▶ Activity:
Word for word, return the lines below from the first through the line that has "Airalo की तुलना", dropping the pictures.

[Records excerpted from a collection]
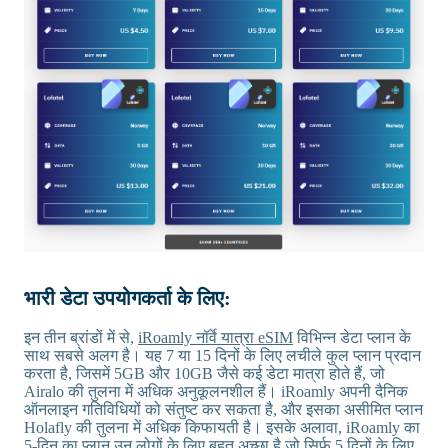
भारी डेटा उपयोगकर्ता के लिए:
इन तीन ब्रांडों में से,
iRoamly नॉर्वे यात्रा eSIM
विभिन्न डेटा प्लान के
साथ सबसे अलग है। यह 7 या 15 दिनों के लिए लचीले कुल प्लान प्रदान
करता है, जिसमें 5GB और 10GB जैसे कई डेटा मात्रा होते हैं, जो
Airalo की तुलना में अधिक अनुकूलनशील हैं। iRoamly अपनी दैनिक
ऑनलाइन गतिविधियों को संतुष्ट कर सकता है, और इसका असीमित प्लान
Holafly की तुलना में अधिक किफायती है। इसके अलावा, iRoamly का
5-दिन का प्लान उन लोगों के लिए बहुत अच्छा है जो सिर्फ 5 दिनों के लिए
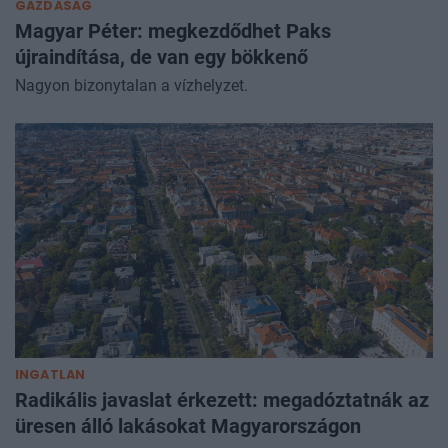
GAZDASÁG
Magyar Péter: megkezdődhet Paks
újraindítása, de van egy bökkenő
Nagyon bizonytalan a vízhelyzet.
INGATLAN
Radikális javaslat érkezett: megadóztatnák az
üresen álló lakásokat Magyarországon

▶ Task response:
भारी डेटा उपयोगकर्ता के लिए:
इन तीन ब्रांडों में से,
iRoamly नॉर्वे यात्रा eSIM
विभिन्न डेटा प्लान के
साथ सबसे अलग है। यह 7 या 15 दिनों के लिए लचीले कुल प्लान प्रदान
करता है, जिसमें 5GB और 10GB जैसे कई डेटा मात्रा होते हैं, जो
Airalo की तुलना में अधिक अनुकूलनशील हैं। iRoamly अपनी दैनिक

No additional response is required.